Myanmar: Lives Restored by Treatment

Tuberculosis and HIV patients in Myanmar are struggling to get lifesaving treatment as donors slash future funding.

Myanmar 2012 © Greg Constantine

This young patient meets the WHO criteria for antiretroviral treatment, but is unable to receive it due to drug shortages and an overwhelming number of patients that are already sicker than he is.

“I believe ART"—Antiretorival Therapy—"will be able to give me a normal life. I dream to be healthy again, to own a flip-flop making business. I don’t know what will happen if I can’t get ART. I don’t know what I will do."

Maung Myint, 38, holds his water bottle tightly as he takes frequent sips of its contents, liquid mixed with rehydration salts. He sits in a treatment room in a busy clinic run by Doctors Without Borders/Médecins Sans Frontières (MSF) in Myanmar.

“I used to make flip-flops, with a technique I inherited from my parents. They were experts in making flip-flops and football shoes. But then I started to get fever and diarrhea. That’s why I went to the government hospital and they gave me an HIV test, and I found out I was HIV positive.”

In addition to HIV, Maung Myint also has tuberculosis (TB), a common co-infection with HIV and the leading cause of death for people living with HIV. TB prevalence in Myanmar is nearly three times the global average, and Myanmar is among 27 countries with the highest Multi Drug Resistant TB (MDR-TB) rates in the world.

“MSF cannot yet provide me with ART, so I’m only taking anti-TB treatment. But it is not enough. Before I got sick I was very healthy—I really liked to run and play sports. But after I was infected I couldn’t do anything.”

An estimated 120,000 people living with HIV/AIDS in Myanmar are in need of lifesaving Antiretroviral Therapy (ART). In 2010, according to national estimates, fewer than 30,000 received it. MSF is the biggest provider of ART in the country, currently treating more than 23,000 people. With over 6,000 new patients to be enrolled in 2012, the limits of MSF’s capacity will be tested.

“When I found out I was HIV positive I was really sad and upset. I thought that there was no treatment for HIV. I thought I would die in one day.”

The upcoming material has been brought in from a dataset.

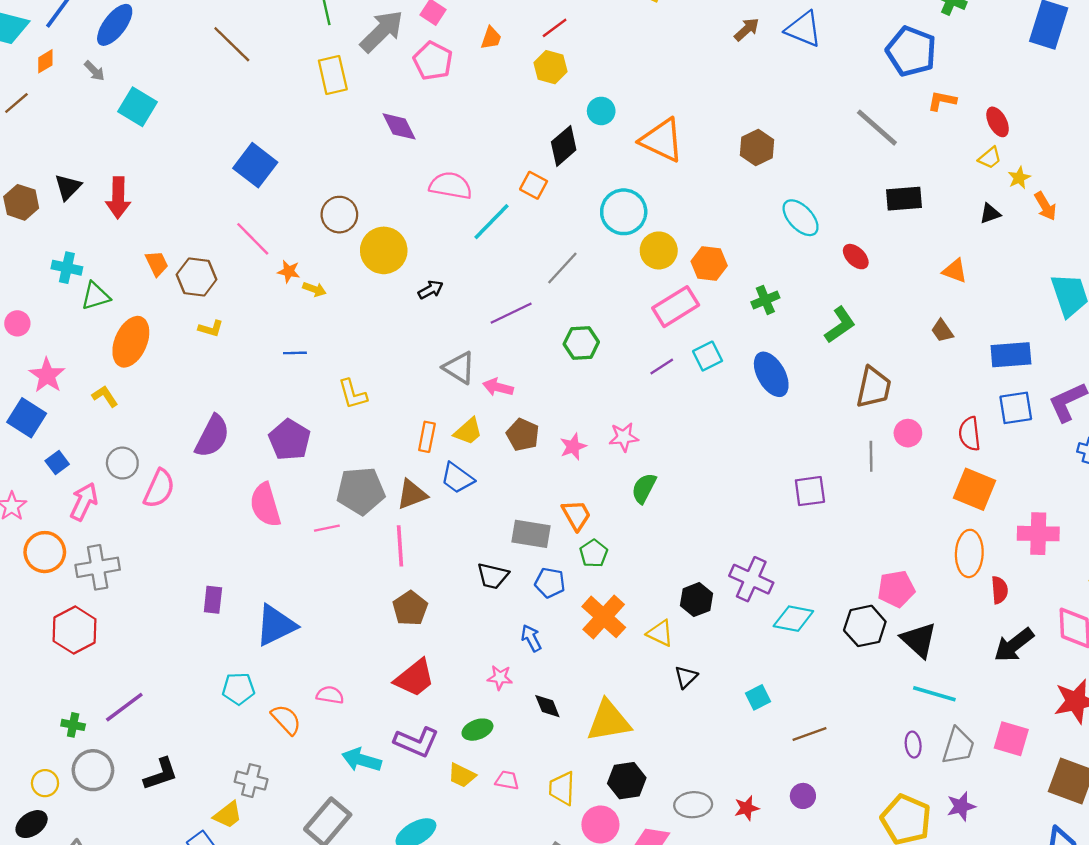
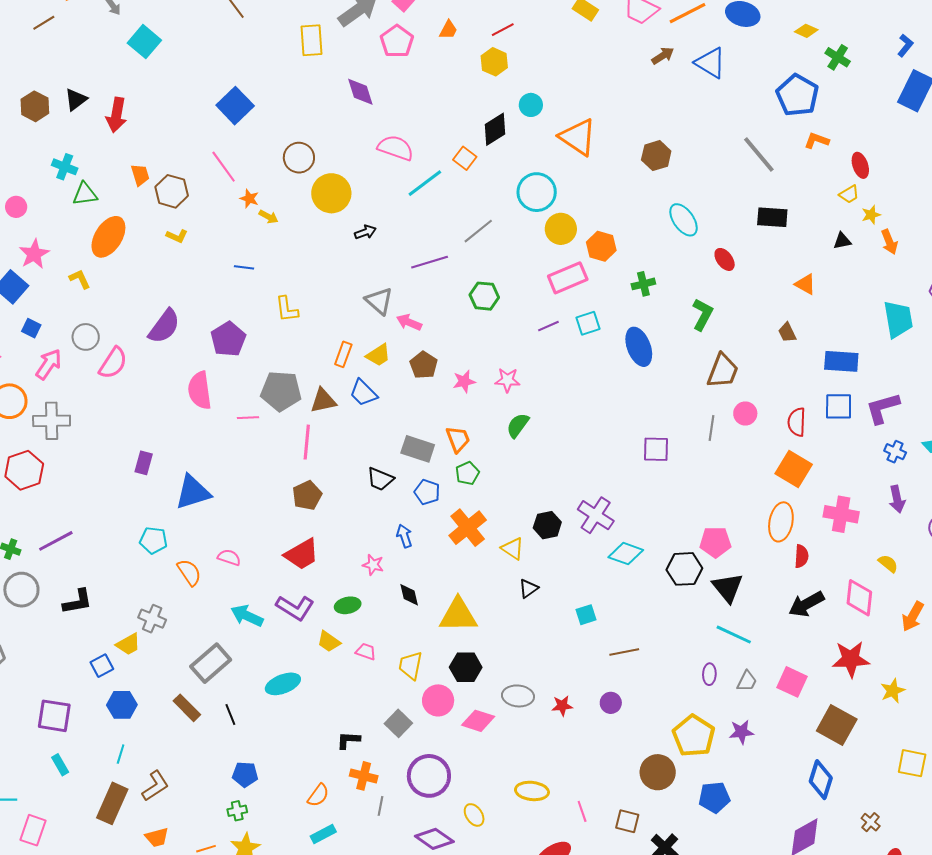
green L-shape: (840, 325) -> (703, 314), turned -36
blue square: (57, 463) -> (31, 328), turned -36
gray trapezoid: (958, 746) -> (747, 681), size x0.7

Faced with overwhelming numbers and few treatment options, MSF is forced to make impossible choices about who it can treat and who it can’t. In some areas, MSF staff is forced to turn away patients who should be on treatment, but who are not yet sick enough to qualify to receive medicine. Because of drug shortages, treatment is reserved for the very sickest.

“I really am sad that I can’t make flip-flops. I am an expert in making them and I can earn a lot of money from this, but I can’t do it anymore. So I have to ask others for help but I don’t want to. I hate the situation I’m in.”

Meanwhile MDR-TB is a serious and emerging threat. It has the same airborne transmission as non-resistant TB but is far more complex and time-consuming to treat,taking two years to treat compared to the usual six months for non-resistant TB patients. During that time MDR-TB patients also have to take a bigger cocktail of drugs and endure severe side effects.

Twenty-eight-year-old Ma Moe Moe had to travel for two days just to get tested for MDR-TB:

“I had to leave my children in my home town. It cost us 50,000 kyat ($73) to get here. The last year has been horrible, I was on continuous treatment for eight months—it was really painful [and] I had severe side effects from the tablets. It was all horrible."

Of an estimated 9,300 people newly infected with MDR-TB each year in Myanmar, just over 300 people have been receiving treatment. Ma Moe Moe is one of the lucky ones. She is now over the worst of her treatment’s side-effects.

“Now, I am really happy as my children are now with me again. Now my injection course is complete and I am reunited with my children. I am very happy."

As with non-resistant TB, perfectly healthy people can easily be infected with MDR-TB.

In November 2011, the Global Fund to Fight AIDS, TB, and Malaria cancelled its next round of funding, Round 11, which was due to start releasing funds in 2012. The loss of the anticipated funds for HIV and TB treatment is a tremendous blow to Myanmar, the least developed country in southeast Asia and a country that receives one of the smallest amounts of Official Development Aid in the world. Expected funds would have paid for 46,500 additional patients to receive ART, building on new momentum to tackle the health crisis and helping to bring total ART coverage close to 100,000 by 2018.

Without funding, tens of thousands of lives—the lives of people like Maung Myint—are hanging in the balance in Myanmar. The decisions donors now make are the difference between life and death for these people.

On 22 February 2012 MSF launched ”Lives in the Balance,” a report outlining the situation for people affected by HIV and TB, with a special focus on MDR-TB, in Myanmar today. It calls for urgent funding and assistance to be made available by the international donor community to help Myanmar close the devastating gap between people’s need and people’s access to treatment for HIV and TB.